Grants and Contributions:

Title:
Localization of Wireless Terminals via Deep Learning
Agreement Number:
RGPIN
Agreement Value:
$140,000.00
Agreement Date:
May 10, 2017 -
Organization:
Natural Sciences and Engineering Research Council of Canada
Location:
Ontario, CA
Reference Number:
GC-2017-Q1-03385
Agreement Type:
Grant
Report Type:
Grants and Contributions
Additional Information:

Grant or Award spanning more than one fiscal year. (2017-2018 to 2022-2023)

Recipient's Legal Name:
Valaee, Shahrokh (University of Toronto)
Program:
Discovery Grants Program - Individual
Program Purpose:

Localization of wireless terminals has gained momentum over the last few years. Many applications are now being developed that provide location based services. Google map, Find My iPhone, Virtual Reality Headsets, and Pokémon Go are some examples of applications that use location information. Various new applications will be developed when 5G, Internet-of-Things, and Smart Cities technologies become available. Unfortunately, the GPS service is not available in indoors, or is very inaccurate in areas blocked by tall buildings such as downtown cores in major cities. New technologies should be developed to complement GPS and provide location estimation ubiquitously.

Our research at the University of Toronto has been on location finding in recent past. We have developed new localization technologies based on received signal strength (RSS) using advance signal processing methods such as Compressive Sensing. We have studied WiFi received signal strength based localizations and tracking, device diversity through unsupervised learning, and crowdsourcing. We have two patented technologies and a pending patent application. Currently, we are working on location finding via image and video signal processing.

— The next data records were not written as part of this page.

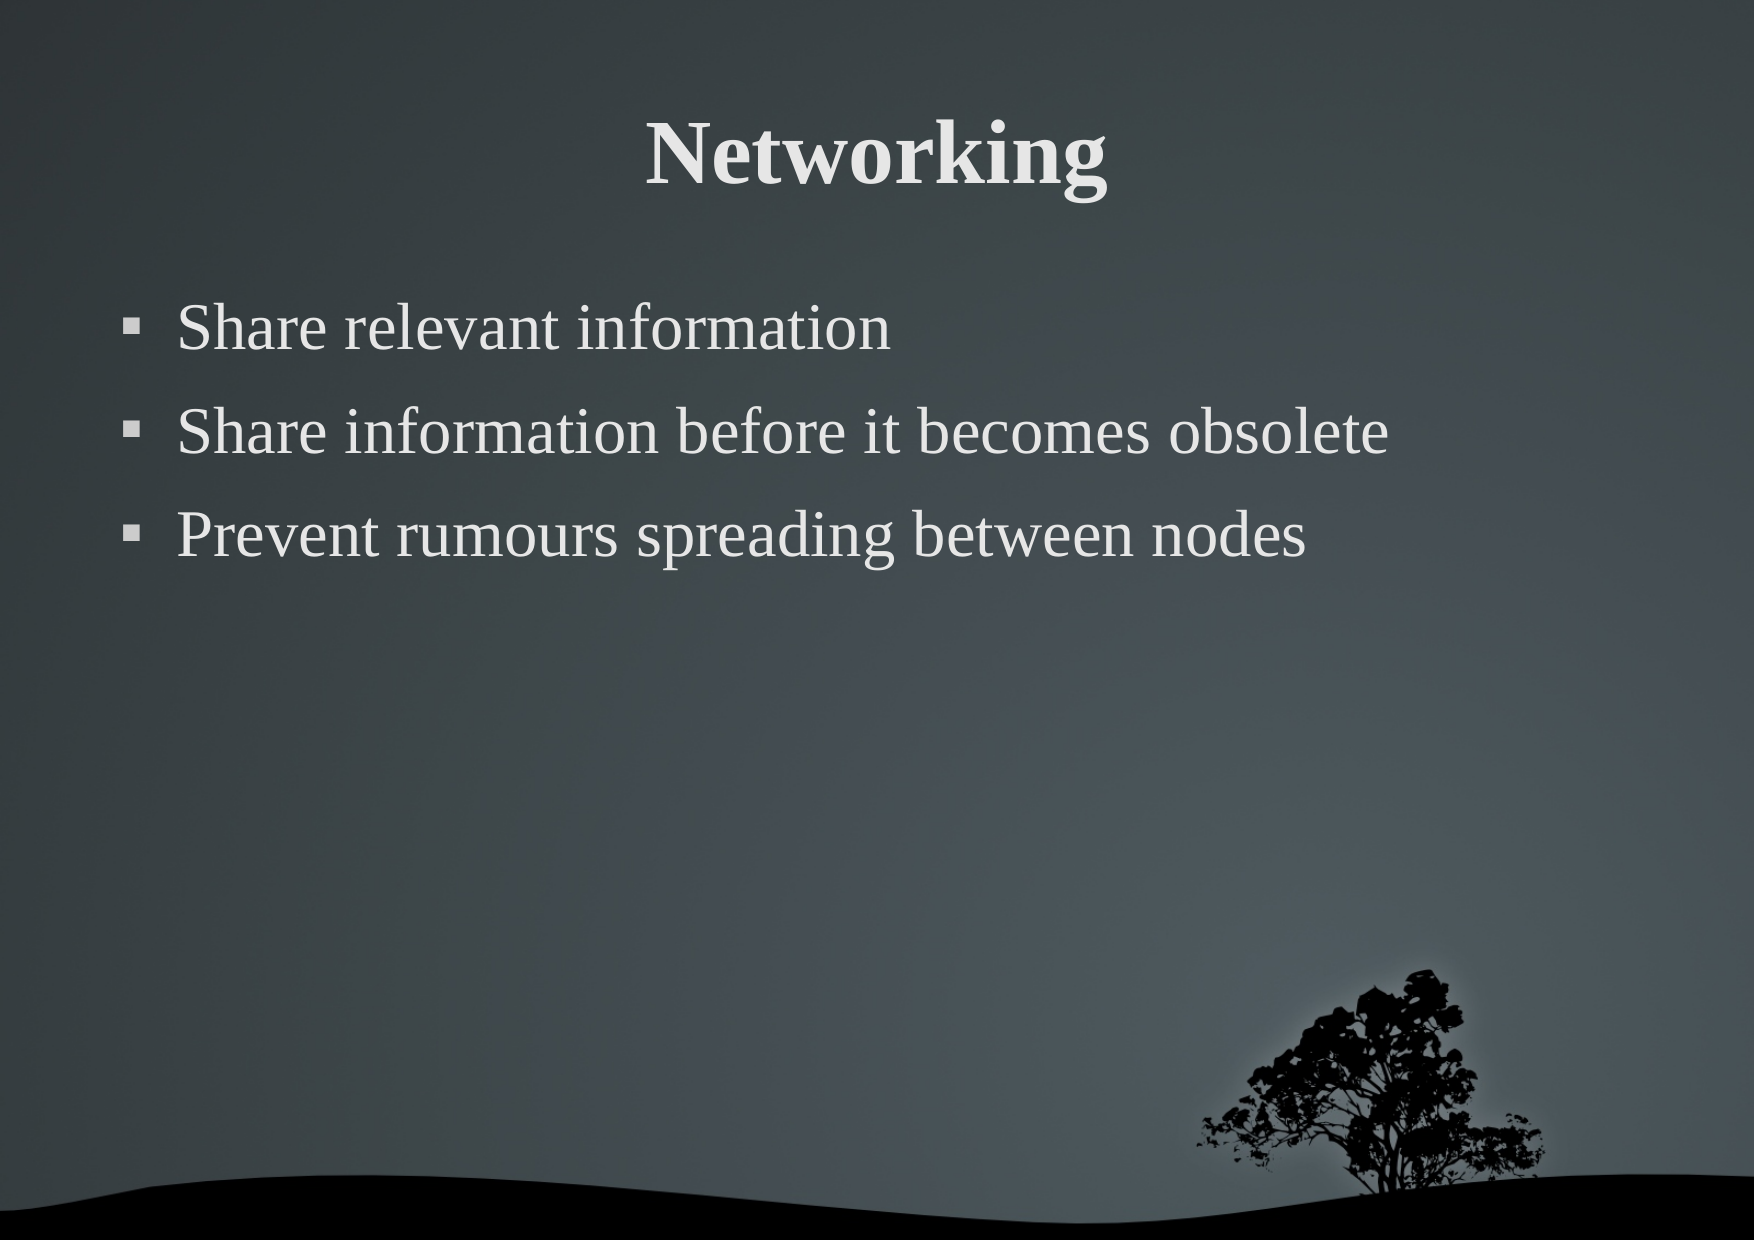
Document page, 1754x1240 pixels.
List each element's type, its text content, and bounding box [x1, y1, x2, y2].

picture [0, 0, 1754, 1240]
title Networking [87, 56, 1667, 249]
list Share relevant information Share information before it becomes obsolete Prevent rumours spreading between nodes [87, 290, 1667, 1094]
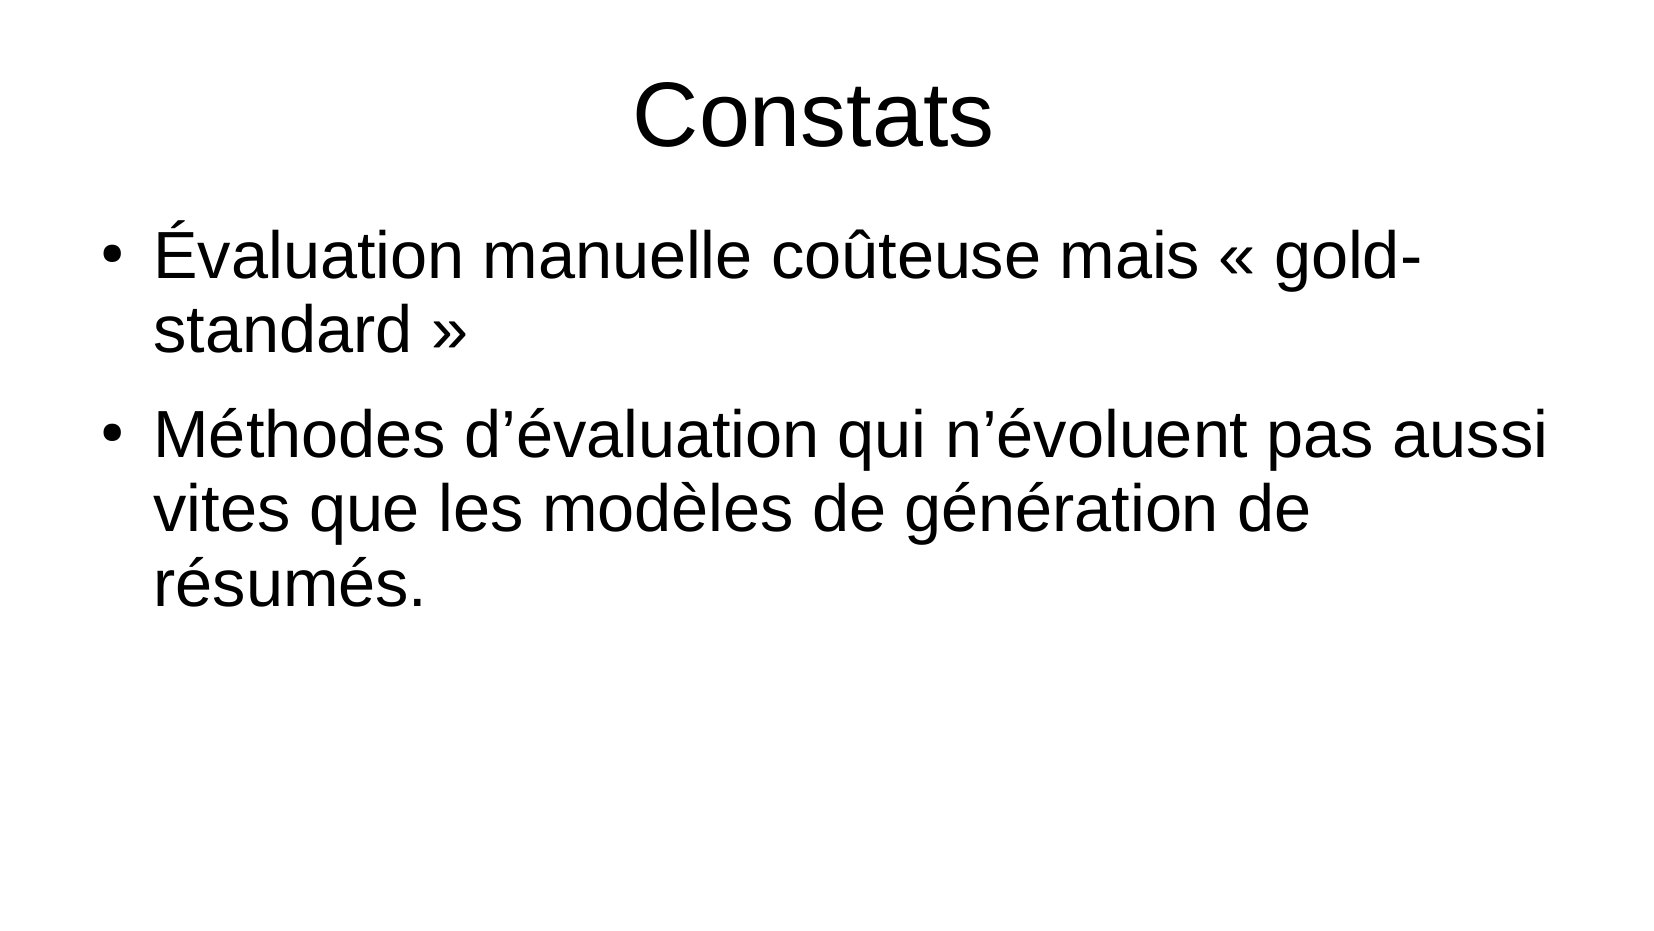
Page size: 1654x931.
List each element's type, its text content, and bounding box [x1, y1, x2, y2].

list Évaluation manuelle coûteuse mais « gold-standard » Méthodes d’évaluation qui n’évoluent pas aussi vites que les modèles de génération de résumés. [82, 217, 1571, 758]
title Constats [82, 37, 1571, 193]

The proposed research activity will be the continuation and refinement of our previous research. New studies have shown that using channel state information (CSI) of WiFi signals can give a significant gain in location accuracy, and that a single access point is sufficient to have decimeter level localization accuracy. There are, however, a few shortcomings in the reported literature that limits the application of these methods in practice. The method is only applicable to a pair of nodes, uses the whole ISM band in 2.4 GHz and 5.8 GHz, and its range is limited. Our work will answer some of the open problems in the application of CSI. We will use Deep Learning methods for location finding on RSS and CSI. Deep learning has gained momentum in tackling difficult problems such as voice and video classification, big data, and medical imaging. A deep neural network can extract a wide range of complex features that can be used in regression and classification. Our goal is to develop effective location finding methods that can locate users at decimeter level accuracy operating on off-the-shelf phones without any specialized hardware.